Could you continue the mailing-list email about porting NetSurf to an ARM11-based device, picking up right after its final sentence?

◆ SOURCE DOCUMENT:
■ ■ ■ ■ ■ ■ ■

Ok, more on what im porting to


I has a development kit for an ARM11 based mpeg decoder which the
company i work for has decided not to use, this chip does MPEG2 and
MPEG4 decoding and has a dma accelerated 2d graphics system.



The underlying rtos is uCos, this i can use as its not a product per se.



So what i would like to do is get NetSurf running as a framebuffer
device, i have a tcpip stack running as well which conforms to BSD
sockets.



What i wanted to do was to be able to build more things in and to be
able to watch my movies/tvseries from my server and also have a web
browser built in



I will go through all the libraries you mention and see what builds and what 
does not.



iConv DOES NOT BUILD at all, so this is a major stumbling block.

libHubBub does not build because im missing regex

As for not using linux, nearly all the tools we use for our development are 
windows based, not any of the commercial compilers ( needed for speed)  we use 
are available on linux.

joolz


--- On Thu, 20/8/09, Daniel Silverstone <[email protected]> wrote:

From: Daniel Silverstone <[email protected]>
Subject: Re: Porting to an embedded device
To: [email protected]
Date: Thursday, 20 August, 2009, 12:56 PM

On Thu, Aug 20, 2009 at 11:25:36AM +0000, JULIAN GARDNER wrote:
> So if anybody can give a good and quick way to setup this so i could build
> all the needed components to run under an ARM11

Unfortunately "run under an ARM11" is not anywhere near helpful.

■ ■ ■ ■ ■ ■ ■

◆ DATA TO EXAMINE:
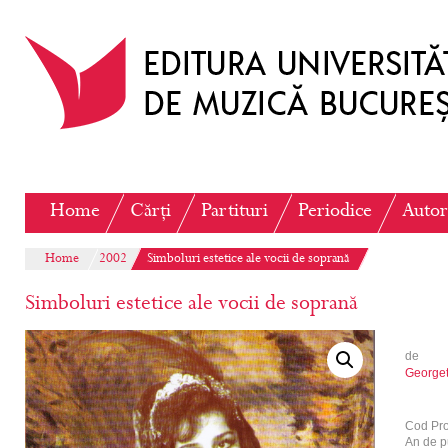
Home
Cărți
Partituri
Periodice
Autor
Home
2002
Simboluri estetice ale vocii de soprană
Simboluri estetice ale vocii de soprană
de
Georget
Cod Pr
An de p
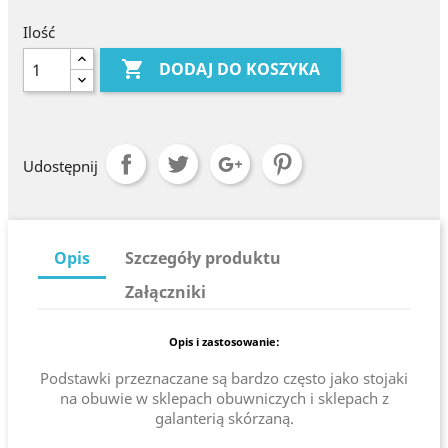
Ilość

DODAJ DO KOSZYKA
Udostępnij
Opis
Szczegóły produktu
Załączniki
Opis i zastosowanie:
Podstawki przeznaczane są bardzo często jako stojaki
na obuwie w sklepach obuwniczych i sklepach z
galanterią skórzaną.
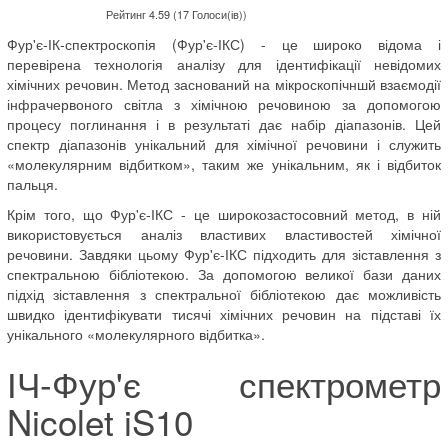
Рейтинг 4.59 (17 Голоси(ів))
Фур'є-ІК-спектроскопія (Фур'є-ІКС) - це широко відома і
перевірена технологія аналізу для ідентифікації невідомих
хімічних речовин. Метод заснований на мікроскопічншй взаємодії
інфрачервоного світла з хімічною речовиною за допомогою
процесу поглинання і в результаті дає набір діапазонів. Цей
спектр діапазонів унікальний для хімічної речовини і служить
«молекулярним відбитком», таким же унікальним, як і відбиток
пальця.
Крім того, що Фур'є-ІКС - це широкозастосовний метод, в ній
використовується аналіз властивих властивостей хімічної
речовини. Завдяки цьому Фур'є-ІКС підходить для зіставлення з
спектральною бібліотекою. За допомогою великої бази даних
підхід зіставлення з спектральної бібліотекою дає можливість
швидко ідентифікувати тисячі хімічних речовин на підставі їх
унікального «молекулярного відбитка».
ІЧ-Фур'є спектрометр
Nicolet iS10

■ ■ ■ ■ ■ ■ ■

◆ EXERCISE RESULT:
What OS is this (I believe I saw mention of uCOS) and what support does that OS
have for normal UNIX-like stuff?

Assuming you've managed to get curl etc all compiled, and you've got hubbub,
libparserutils, libnsbmp, libnsgif, libwapcaplet and libcss all compiled from
our SVN, then you can look at which frontend you want to use.

If uCOS has a simple framebuffer then you can look at porting libnsfb to uCOS's
framebuffer and input system and then use nsfb (netsurf framebuffer build).  If
uCOS has X and GTK ports then you can try the GTK port although that is kind of
designed to run on a full desktop environment.  However, if uCOS lacks all that
then you will need to write a new frontend first.  To be honest, the libnsfb
route is probably going to be the easiest for you.

> ps.please not i have played with cygwin but i am not a linux user, sorry all
> my work is in the embedded world

Professionally I work in the embedded world a lot too.  GNU/Linux is actually a
really good development platform for embedded stuff; providing your suppliers
aren't all Windows weenies :-)

Regards,

Daniel.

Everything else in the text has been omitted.